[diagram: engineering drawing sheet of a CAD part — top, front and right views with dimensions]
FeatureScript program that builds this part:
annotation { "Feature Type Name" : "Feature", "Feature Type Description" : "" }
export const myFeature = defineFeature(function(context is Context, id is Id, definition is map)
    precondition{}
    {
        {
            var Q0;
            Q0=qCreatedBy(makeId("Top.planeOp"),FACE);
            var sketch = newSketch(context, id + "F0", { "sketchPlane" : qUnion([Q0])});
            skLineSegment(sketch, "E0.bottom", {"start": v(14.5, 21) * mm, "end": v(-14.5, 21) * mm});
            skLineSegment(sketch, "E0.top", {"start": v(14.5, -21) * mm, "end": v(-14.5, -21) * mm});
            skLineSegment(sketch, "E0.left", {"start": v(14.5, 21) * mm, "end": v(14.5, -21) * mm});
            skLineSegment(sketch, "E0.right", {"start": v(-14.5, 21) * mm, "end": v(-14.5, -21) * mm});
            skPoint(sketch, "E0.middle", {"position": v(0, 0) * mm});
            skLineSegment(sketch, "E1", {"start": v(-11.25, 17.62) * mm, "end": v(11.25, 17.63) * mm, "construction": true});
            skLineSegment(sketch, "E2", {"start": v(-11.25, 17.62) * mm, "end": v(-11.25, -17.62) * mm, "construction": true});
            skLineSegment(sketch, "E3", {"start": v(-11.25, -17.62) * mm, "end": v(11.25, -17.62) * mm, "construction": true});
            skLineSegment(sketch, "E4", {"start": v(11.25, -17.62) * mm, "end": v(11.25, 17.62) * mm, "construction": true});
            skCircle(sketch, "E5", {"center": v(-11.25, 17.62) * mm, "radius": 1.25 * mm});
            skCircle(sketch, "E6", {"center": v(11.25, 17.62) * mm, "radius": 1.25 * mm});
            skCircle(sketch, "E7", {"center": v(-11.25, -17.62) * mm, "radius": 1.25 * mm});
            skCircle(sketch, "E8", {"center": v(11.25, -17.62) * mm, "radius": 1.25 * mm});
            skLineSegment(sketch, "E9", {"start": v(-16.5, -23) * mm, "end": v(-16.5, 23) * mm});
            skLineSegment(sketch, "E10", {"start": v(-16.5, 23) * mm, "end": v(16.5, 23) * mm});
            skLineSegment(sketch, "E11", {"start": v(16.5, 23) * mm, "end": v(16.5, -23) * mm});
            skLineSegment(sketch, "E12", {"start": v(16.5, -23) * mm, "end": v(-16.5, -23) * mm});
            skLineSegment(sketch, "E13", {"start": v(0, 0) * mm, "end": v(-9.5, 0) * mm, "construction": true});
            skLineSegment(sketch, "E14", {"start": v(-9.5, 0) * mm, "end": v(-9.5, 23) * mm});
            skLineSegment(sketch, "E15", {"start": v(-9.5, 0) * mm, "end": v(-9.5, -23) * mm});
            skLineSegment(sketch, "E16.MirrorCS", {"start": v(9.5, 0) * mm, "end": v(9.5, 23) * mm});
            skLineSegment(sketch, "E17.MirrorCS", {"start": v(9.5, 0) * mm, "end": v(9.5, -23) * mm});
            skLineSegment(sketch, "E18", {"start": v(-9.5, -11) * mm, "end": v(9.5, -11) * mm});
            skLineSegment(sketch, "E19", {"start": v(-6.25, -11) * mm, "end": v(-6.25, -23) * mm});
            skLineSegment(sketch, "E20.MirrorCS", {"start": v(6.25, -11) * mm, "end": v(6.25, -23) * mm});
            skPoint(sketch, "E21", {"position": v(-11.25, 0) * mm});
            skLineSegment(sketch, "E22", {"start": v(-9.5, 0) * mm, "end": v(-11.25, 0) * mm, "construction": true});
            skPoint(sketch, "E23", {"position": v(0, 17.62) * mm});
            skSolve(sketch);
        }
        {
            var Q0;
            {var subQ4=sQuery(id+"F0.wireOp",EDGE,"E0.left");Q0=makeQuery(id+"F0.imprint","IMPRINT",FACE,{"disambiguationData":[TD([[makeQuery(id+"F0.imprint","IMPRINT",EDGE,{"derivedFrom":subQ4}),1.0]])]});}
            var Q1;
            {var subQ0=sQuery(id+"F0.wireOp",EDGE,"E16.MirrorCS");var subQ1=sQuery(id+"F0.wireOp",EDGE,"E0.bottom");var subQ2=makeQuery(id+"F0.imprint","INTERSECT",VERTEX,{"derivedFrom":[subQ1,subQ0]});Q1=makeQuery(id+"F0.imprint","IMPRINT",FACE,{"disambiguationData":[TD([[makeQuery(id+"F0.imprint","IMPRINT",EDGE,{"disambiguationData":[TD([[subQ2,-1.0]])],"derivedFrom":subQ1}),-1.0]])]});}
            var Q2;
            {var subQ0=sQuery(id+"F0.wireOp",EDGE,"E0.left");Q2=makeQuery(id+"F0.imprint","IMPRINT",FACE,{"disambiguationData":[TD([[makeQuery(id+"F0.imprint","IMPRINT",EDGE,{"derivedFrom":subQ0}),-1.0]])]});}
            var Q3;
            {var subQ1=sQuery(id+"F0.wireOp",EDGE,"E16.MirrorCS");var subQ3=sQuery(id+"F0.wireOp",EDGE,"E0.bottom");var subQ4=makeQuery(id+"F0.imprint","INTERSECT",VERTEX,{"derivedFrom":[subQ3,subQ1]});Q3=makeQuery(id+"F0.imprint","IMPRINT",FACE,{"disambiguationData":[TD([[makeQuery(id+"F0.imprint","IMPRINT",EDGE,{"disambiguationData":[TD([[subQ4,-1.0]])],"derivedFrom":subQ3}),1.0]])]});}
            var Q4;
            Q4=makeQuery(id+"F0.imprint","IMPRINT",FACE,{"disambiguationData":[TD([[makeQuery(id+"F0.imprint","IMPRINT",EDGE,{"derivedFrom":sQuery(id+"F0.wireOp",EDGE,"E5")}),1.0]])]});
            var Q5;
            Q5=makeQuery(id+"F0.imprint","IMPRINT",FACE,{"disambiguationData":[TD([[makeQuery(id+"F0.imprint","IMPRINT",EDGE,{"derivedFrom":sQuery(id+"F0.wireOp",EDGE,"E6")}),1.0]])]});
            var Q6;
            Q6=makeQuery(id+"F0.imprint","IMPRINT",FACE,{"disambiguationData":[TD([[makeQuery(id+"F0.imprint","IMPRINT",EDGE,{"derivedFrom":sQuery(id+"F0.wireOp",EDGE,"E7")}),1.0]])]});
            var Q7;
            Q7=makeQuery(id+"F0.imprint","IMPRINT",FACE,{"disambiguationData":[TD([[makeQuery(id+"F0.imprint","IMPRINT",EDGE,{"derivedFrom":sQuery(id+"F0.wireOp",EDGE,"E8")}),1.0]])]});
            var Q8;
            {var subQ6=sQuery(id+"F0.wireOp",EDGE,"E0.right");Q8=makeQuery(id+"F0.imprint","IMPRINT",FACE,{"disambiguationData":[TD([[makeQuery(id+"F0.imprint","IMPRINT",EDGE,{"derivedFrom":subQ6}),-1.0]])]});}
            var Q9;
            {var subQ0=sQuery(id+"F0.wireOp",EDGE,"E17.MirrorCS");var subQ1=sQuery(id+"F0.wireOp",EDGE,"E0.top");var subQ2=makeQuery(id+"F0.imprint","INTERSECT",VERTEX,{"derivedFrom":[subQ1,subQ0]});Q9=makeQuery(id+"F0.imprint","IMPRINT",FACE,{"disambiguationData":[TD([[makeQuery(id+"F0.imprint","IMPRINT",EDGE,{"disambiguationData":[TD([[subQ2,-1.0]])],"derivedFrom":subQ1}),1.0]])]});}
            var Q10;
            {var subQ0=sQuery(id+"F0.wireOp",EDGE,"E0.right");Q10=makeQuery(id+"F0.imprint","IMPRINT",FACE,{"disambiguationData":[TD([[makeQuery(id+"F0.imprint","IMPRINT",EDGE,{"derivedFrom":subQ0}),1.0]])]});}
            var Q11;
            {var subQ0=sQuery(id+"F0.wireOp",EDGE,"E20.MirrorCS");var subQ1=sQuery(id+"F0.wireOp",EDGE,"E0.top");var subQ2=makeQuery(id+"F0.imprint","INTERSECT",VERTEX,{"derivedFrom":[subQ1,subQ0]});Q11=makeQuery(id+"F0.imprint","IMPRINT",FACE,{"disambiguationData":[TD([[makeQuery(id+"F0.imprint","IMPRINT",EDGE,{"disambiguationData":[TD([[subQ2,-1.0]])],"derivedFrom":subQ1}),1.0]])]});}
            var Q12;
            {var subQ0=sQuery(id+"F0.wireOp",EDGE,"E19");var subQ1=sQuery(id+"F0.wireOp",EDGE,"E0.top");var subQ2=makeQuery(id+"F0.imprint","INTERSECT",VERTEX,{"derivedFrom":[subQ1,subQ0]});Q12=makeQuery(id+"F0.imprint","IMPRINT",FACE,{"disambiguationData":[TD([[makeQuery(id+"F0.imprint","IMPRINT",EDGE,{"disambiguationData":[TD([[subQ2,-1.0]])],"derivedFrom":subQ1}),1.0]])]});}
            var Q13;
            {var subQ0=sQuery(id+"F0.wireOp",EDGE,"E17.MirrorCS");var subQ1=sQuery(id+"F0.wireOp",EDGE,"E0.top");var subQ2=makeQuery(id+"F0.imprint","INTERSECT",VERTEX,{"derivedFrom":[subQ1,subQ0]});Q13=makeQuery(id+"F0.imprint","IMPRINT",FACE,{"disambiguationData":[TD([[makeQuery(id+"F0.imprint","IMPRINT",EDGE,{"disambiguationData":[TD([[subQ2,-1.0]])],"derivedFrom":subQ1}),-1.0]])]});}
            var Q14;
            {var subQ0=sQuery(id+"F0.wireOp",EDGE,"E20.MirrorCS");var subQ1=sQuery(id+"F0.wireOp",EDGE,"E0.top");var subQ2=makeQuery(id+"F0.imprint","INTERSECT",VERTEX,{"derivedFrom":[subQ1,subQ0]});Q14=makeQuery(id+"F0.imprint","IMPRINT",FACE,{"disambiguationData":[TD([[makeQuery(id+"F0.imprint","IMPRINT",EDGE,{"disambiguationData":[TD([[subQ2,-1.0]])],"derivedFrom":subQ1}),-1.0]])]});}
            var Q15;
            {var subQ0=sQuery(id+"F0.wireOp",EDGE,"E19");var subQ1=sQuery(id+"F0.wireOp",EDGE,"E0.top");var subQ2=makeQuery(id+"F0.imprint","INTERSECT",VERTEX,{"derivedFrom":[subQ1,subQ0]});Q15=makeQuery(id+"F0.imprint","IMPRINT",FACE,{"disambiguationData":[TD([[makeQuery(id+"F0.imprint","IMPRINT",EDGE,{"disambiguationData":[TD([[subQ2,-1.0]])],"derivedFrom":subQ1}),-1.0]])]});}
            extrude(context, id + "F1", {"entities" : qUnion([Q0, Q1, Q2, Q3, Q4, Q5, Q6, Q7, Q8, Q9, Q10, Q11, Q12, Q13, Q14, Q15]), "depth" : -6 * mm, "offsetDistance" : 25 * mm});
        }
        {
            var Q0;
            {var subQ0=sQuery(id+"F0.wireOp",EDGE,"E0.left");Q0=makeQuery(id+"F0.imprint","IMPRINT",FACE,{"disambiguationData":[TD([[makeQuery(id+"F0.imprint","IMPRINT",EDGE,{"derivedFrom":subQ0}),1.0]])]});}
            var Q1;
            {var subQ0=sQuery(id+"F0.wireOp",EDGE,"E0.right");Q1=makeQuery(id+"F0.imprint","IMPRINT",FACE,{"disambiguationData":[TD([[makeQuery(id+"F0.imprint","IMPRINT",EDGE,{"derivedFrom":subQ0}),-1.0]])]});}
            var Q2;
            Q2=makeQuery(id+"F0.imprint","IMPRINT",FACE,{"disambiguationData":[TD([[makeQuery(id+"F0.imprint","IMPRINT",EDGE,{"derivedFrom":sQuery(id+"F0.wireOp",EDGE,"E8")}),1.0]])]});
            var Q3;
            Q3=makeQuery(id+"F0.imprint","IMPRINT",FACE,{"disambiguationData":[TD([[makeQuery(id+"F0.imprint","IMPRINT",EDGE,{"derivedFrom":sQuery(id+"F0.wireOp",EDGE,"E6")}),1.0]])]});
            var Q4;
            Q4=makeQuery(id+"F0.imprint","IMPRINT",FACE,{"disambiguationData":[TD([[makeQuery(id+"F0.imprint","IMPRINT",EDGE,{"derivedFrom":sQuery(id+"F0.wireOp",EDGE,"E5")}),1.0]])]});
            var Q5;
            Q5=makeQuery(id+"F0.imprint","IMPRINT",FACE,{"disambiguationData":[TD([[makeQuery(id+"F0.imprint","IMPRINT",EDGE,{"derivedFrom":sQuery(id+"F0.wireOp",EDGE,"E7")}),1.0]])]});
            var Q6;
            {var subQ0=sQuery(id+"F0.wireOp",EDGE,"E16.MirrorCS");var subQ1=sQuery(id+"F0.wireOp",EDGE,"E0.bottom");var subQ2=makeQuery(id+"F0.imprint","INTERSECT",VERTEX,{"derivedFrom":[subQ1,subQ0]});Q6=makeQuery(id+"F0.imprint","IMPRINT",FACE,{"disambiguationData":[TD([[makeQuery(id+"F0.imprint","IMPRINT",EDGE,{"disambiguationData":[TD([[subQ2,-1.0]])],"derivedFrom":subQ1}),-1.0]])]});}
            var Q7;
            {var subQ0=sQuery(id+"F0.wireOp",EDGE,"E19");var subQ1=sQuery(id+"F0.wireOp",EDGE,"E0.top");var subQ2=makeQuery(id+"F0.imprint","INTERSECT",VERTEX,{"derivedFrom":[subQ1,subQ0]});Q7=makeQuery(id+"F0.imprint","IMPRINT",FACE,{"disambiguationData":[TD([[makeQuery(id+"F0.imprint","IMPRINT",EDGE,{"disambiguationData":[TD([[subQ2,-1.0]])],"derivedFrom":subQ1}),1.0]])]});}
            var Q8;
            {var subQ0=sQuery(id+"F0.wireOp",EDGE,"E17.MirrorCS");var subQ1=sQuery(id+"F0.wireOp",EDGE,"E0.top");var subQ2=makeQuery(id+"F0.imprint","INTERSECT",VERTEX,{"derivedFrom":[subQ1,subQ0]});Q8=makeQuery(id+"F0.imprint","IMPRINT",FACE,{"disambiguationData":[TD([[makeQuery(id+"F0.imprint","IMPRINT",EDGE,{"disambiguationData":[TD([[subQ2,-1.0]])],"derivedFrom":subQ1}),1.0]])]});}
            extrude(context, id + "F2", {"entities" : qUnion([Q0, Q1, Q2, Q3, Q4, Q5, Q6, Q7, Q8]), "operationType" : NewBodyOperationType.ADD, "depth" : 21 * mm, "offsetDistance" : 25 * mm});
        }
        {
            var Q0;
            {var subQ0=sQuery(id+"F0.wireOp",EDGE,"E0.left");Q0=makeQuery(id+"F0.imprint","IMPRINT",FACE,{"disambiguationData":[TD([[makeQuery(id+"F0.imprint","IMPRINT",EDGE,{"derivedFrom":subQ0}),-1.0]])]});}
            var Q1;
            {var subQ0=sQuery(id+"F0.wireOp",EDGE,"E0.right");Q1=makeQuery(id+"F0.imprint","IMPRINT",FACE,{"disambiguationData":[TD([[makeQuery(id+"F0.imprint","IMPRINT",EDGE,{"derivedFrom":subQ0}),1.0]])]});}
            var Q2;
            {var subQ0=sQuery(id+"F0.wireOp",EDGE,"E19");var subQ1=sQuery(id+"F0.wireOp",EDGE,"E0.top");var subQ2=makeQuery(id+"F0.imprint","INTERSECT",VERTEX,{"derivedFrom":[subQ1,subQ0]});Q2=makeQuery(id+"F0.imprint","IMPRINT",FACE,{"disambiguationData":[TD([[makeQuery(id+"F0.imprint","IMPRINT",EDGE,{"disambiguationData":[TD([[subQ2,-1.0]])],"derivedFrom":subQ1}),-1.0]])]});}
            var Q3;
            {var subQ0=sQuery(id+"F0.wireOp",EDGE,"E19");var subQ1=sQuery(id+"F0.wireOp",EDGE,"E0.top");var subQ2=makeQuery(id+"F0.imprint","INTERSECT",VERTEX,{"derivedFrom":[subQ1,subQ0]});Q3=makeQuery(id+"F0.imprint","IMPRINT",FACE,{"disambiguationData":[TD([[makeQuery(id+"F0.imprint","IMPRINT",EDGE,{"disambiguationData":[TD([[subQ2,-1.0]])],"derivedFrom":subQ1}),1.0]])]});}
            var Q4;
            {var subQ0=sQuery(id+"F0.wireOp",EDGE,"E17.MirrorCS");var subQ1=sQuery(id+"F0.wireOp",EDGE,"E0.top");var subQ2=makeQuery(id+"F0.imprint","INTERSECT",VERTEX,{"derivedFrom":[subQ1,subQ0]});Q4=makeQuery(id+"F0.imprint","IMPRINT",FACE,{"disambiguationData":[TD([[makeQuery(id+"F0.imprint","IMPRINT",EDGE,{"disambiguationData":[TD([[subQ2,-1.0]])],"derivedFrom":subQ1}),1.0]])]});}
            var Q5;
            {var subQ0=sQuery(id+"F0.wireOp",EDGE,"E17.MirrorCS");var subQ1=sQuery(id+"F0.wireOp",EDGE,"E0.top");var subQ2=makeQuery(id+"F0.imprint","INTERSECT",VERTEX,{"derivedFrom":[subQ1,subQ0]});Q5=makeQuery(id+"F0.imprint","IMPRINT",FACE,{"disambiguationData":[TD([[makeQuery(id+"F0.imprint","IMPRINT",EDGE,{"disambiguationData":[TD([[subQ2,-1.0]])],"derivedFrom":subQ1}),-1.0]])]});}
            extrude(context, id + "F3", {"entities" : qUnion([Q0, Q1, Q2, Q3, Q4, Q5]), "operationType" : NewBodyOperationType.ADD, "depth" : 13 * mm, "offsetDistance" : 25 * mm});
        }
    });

PROBLEM DETAILS
Count how many lines of the listing above contain the string "part", and reply with that number alone.

EXERCISE ANSWER
2